◆ Aplica lo leído
#1 Actualiza el fragmento del texto sobre el surrealismo que comienza con las palabras "Primero estalla la" y termina con "que no se ve.", cambiando "Zurich" por "Zúrich".
#2 Según el texto sobre el surrealismo, ¿en qué año se publicó el Manifiesto surrealista de Bretón?
#3 Retoma el texto sobre el surrealismo a partir de su última oración.

◆ Texto para analizar
------------------------------------

Si nos atenemos a la definición que André Bretón hace en su Manifiesto surrealista, publicado en 1924: “Automatismo psíquico puro por el cual se propone expresar, verbalmente o por escrito, o bien de otra manera, el funcionamiento real del pensamiento, en ausencia de todo control ejercido por la razón, fuera de cualquier preocupación estética o moral”, nos damos cuenta de que muchas obras literarias y pictóricas y musicales modernas obedecen en parte o totalmente a este planteamiento sin ser tomadas como surrealistas. Cito a Joyce, Beckett o Celine, para ejemplificar lo dicho.
Primero estalla la agitación Dadá, la de Zurich de 1916, que ya tiene gran parte de los postulados surrealistas, sólo que era más impersonal, efímera, violenta y definitiva, con la frase de “el arte ha muerto”. Bretón que conoció de primera mano este movimiento, inevitablemente intelectualizó, algo que parece contradictorio con la cita anterior, la vitalidad o visceralidad dadaísta, la ordenó y la clarificó para armar el surrealismo. Junto con los elementos que Bretón aprovechó, están el sueño, el inconsciente, con lo que se asocia con otra vanguardia de la época, el psicoanálisis, es decir, lo que antes se identificaba con el alma, lo que no se sabe, pero que es parte indisoluble del ser. No sólo existe lo que se ve, sino también lo que no se ve.
En este contexto las pinturas de Carrington, que parecen imágenes entresacadas del sueño, de la pesadilla, de los terrores nocturnos, del otro lado del espejo y de la soledad, la hacen encajar en esta tendencia bretoniana. Pero, surge la pregunta, ¿toda obra fantástica, como lo es la de Carrington, es surrealista o se trata tan sólo de otra definición de la realidad? Sería el caso de su amiga en México, también emigrada, la española Remedios Varo.

------------------------------------

◆ Entradas proporcionadas
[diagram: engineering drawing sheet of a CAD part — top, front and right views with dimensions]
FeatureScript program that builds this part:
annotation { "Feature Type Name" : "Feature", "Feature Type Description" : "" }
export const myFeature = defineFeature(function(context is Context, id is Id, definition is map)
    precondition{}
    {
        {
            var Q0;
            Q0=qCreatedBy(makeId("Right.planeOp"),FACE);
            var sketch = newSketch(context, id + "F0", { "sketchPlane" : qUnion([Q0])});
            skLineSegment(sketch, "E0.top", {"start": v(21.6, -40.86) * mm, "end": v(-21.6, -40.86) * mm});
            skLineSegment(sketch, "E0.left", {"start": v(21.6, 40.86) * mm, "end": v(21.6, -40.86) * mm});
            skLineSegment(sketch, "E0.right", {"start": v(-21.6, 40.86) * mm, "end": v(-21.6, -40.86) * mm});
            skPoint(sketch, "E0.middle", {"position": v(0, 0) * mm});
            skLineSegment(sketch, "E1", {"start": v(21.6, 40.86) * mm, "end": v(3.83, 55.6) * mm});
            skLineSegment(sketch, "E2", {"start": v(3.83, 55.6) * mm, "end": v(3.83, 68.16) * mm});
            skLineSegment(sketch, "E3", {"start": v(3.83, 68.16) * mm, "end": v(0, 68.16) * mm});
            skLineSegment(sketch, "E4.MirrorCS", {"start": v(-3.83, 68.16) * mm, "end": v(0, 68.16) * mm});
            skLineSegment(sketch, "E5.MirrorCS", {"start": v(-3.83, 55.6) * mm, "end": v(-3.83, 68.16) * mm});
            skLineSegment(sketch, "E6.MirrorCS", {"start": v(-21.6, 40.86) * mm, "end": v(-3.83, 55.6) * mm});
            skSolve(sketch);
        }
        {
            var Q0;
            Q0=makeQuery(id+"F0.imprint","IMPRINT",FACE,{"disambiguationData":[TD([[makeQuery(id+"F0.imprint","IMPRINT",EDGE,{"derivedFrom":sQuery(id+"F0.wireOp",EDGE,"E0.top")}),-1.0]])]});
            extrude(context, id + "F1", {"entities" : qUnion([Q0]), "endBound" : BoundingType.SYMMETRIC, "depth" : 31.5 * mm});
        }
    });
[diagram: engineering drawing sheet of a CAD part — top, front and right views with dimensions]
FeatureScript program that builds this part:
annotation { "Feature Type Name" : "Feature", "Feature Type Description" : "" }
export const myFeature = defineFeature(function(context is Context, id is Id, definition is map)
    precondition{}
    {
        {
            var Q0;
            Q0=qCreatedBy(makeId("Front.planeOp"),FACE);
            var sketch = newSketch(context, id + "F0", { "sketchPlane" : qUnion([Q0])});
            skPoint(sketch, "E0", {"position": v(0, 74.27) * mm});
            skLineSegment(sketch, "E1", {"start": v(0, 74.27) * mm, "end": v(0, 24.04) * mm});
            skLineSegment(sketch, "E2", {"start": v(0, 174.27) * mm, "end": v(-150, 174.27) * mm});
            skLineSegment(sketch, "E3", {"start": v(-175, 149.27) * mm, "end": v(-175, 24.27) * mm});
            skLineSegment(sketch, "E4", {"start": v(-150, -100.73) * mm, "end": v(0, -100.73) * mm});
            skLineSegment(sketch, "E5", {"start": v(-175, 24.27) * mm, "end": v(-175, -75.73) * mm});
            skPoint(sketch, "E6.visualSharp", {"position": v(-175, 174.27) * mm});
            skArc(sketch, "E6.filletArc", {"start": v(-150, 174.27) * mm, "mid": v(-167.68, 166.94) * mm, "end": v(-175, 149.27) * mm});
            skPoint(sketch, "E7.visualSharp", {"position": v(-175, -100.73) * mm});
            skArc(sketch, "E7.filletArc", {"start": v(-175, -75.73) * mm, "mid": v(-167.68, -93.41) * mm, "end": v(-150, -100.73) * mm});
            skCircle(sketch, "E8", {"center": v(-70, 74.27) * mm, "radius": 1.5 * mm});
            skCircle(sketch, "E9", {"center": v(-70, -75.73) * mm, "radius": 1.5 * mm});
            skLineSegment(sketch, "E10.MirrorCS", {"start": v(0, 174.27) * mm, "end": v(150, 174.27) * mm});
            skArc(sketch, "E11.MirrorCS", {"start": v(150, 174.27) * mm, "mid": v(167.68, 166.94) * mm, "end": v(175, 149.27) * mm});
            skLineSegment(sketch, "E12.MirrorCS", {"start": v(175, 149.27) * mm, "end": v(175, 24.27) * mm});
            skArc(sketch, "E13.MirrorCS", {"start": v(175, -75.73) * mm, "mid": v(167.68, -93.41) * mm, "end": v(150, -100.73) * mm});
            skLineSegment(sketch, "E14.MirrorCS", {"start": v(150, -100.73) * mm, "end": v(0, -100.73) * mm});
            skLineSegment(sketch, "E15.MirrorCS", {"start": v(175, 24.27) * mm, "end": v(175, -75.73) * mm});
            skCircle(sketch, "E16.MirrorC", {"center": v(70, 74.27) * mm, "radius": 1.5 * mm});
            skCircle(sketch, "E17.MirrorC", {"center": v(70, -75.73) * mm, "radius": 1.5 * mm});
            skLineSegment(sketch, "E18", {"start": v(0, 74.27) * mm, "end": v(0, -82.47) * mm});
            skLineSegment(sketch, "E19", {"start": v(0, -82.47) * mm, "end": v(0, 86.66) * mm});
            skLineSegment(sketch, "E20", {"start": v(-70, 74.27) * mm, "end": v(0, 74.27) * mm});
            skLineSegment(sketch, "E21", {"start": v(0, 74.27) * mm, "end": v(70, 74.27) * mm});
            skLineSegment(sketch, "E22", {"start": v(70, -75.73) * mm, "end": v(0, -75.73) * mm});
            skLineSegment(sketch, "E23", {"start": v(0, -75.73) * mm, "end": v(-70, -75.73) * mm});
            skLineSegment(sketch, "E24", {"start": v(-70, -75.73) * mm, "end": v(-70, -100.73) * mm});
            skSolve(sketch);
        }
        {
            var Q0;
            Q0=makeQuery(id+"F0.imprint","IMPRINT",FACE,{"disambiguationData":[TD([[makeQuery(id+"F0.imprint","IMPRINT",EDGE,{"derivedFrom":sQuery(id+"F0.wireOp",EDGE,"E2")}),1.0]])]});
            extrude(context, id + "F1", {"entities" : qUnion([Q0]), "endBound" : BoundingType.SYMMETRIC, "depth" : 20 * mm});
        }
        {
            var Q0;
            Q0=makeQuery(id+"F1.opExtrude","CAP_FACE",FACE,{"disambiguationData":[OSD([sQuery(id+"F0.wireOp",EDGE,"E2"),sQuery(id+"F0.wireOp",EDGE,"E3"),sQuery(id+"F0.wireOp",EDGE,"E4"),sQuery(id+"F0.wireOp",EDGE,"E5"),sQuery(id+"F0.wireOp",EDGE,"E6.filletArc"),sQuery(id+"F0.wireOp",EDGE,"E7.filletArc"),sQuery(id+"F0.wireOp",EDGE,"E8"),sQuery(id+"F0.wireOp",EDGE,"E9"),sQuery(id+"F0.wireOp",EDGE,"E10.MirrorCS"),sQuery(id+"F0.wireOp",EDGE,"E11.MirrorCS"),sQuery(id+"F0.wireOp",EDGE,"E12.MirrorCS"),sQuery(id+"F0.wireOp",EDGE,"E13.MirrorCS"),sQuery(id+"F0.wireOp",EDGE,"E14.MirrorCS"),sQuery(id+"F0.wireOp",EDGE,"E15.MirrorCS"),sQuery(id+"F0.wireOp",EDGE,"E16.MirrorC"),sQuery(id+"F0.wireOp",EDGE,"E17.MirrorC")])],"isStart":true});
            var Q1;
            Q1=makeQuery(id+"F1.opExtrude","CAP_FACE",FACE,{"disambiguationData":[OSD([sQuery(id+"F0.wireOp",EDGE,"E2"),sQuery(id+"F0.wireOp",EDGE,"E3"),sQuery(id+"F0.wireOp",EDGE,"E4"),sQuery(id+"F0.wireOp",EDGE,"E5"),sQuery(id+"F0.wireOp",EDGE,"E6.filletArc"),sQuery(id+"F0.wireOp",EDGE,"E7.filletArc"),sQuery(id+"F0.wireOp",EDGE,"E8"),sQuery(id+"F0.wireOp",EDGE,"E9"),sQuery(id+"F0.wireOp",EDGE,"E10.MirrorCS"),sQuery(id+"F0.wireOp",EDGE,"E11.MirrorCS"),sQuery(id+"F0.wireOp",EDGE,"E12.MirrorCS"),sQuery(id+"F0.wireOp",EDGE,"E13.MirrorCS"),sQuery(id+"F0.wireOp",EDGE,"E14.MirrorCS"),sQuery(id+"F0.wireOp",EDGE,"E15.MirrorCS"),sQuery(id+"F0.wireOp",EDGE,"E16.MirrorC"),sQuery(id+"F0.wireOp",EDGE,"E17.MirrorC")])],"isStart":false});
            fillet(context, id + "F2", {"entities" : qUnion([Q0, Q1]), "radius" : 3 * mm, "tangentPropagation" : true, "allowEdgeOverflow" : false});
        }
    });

------------------------------------

◆ Respuestas
#1
Primero estalla la agitación Dadá, la de Zúrich de 1916, que ya tiene gran parte de los postulados surrealistas, sólo que era más impersonal, efímera, violenta y definitiva, con la frase de “el arte ha muerto”. Bretón que conoció de primera mano este movimiento, inevitablemente intelectualizó, algo que parece contradictorio con la cita anterior, la vitalidad o visceralidad dadaísta, la ordenó y la clarificó para armar el surrealismo. Junto con los elementos que Bretón aprovechó, están el sueño, el inconsciente, con lo que se asocia con otra vanguardia de la época, el psicoanálisis, es decir, lo que antes se identificaba con el alma, lo que no se sabe, pero que es parte indisoluble del ser. No sólo existe lo que se ve, sino también lo que no se ve.

#2 En 1924.

#3
A Carrington debió haberle ayudado e influido mucho su cercanía con Max Ernst, que algunos han señalado como “el artista más representativo del surrealismo”. Carrington era pasional, su temprana separación familiar, su “amor loco” por Max, su clase de pintura, la elección del exótico México como país adoptivo, su demostración de la libertad individual, etcétera, la hace, más allá del surrealismo, que en ella parece algo tardío, una artista original: con su sello auténticamente personal, de la profundidad interior se abre al mundo exterior.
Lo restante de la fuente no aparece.